We present today's painting thanks to Nasjonalmuseet in Oslo. :)
Most of Amedeo Modigliani’s works were created during a few hectic years during and right after the First World War. The Italian-born artist moved to Paris in 1906 and dithered for a while between sculpture and painting. He worked for a year as an assistant to Constantin Brâncusi, whose perception of form can be traced in Modigliani’s mask-like portraits. After quickly gaining a reputation as an eminent draftsman, Modigliani made his living as a café artiste by drawing hastily executed portraits of the café patrons in the hope of securing a commission for versions in oil.
His works are stylistically hard to place: his influences seem to include African sculptures that were much in vogue at the time, whose linear, elongated forms instilled the subjects of his portraits with a touch of sophisticated modernity, while his colors adhere largely to the relaxed, anti-naturalist palette of cubism.

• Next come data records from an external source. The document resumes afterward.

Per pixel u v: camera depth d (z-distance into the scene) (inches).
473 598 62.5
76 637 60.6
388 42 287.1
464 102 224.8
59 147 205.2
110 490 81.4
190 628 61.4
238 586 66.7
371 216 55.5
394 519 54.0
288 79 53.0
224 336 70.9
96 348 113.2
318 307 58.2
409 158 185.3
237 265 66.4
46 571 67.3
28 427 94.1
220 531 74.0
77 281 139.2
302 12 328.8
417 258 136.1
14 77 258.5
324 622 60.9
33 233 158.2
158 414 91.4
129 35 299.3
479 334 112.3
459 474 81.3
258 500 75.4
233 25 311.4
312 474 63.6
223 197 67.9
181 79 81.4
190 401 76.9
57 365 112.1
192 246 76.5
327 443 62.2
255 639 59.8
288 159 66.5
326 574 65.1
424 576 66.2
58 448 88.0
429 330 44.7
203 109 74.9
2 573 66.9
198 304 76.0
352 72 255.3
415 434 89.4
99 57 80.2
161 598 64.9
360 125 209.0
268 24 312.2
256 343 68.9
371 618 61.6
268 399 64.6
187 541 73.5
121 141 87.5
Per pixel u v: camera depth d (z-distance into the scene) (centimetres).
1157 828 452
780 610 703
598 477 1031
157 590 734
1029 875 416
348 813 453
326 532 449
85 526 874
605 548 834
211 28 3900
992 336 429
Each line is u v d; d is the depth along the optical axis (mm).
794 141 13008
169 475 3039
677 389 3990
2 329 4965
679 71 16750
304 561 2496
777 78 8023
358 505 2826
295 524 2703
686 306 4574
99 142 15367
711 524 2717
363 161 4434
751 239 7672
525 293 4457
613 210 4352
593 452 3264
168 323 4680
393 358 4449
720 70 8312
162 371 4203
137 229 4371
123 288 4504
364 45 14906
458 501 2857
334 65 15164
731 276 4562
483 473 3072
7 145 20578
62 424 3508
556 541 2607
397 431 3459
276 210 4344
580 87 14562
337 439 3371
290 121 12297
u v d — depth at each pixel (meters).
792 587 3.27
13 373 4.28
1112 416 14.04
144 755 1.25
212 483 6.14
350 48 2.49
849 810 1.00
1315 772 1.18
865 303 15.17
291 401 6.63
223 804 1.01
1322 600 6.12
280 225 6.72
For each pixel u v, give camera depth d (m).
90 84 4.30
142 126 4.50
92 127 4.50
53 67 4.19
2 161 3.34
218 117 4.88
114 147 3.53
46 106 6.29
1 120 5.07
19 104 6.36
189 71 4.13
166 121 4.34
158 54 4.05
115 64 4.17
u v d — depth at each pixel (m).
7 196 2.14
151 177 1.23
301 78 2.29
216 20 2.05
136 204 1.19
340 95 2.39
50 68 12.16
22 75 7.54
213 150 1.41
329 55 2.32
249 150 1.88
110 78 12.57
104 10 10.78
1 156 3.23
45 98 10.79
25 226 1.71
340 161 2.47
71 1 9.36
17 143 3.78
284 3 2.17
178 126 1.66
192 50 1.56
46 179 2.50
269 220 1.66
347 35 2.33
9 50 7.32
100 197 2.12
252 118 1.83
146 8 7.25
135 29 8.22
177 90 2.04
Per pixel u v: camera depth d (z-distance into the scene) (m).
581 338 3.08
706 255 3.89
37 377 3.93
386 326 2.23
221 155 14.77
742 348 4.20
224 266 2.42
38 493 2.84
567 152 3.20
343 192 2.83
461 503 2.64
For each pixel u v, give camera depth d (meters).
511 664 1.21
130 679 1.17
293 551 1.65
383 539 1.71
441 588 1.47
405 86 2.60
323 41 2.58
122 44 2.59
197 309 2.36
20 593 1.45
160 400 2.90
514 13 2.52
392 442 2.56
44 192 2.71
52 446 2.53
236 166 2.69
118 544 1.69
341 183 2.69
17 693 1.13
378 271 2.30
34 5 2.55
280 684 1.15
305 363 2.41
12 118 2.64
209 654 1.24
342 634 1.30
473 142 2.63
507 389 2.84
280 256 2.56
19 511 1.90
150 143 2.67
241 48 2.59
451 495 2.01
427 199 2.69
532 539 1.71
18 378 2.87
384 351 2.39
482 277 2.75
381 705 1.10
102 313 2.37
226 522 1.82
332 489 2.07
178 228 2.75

The National Museum’s female portrait has often borne the title Portrait of Mme Zborowska. Mme Zborowska was married to the Polish poet and art dealer Leopold Zborowski, Modigliani’s close friend and agent. But individual traits were not Modigliani’s style, and it seems likely that the sitter is unknown. It was thanks to Leopold Zborowski that Modigliani achieved at least a modicum of fame during his lifetime. But his breakthrough came too late: Modigliani suffered from tuberculosis, and the artist succumbed to illness and alcohol and drug abuse at the age of thirty-five. His posthumous fame continued to grow, however, and during the 1920s his tragic life and idiosyncratic style became a fixture of European modernism.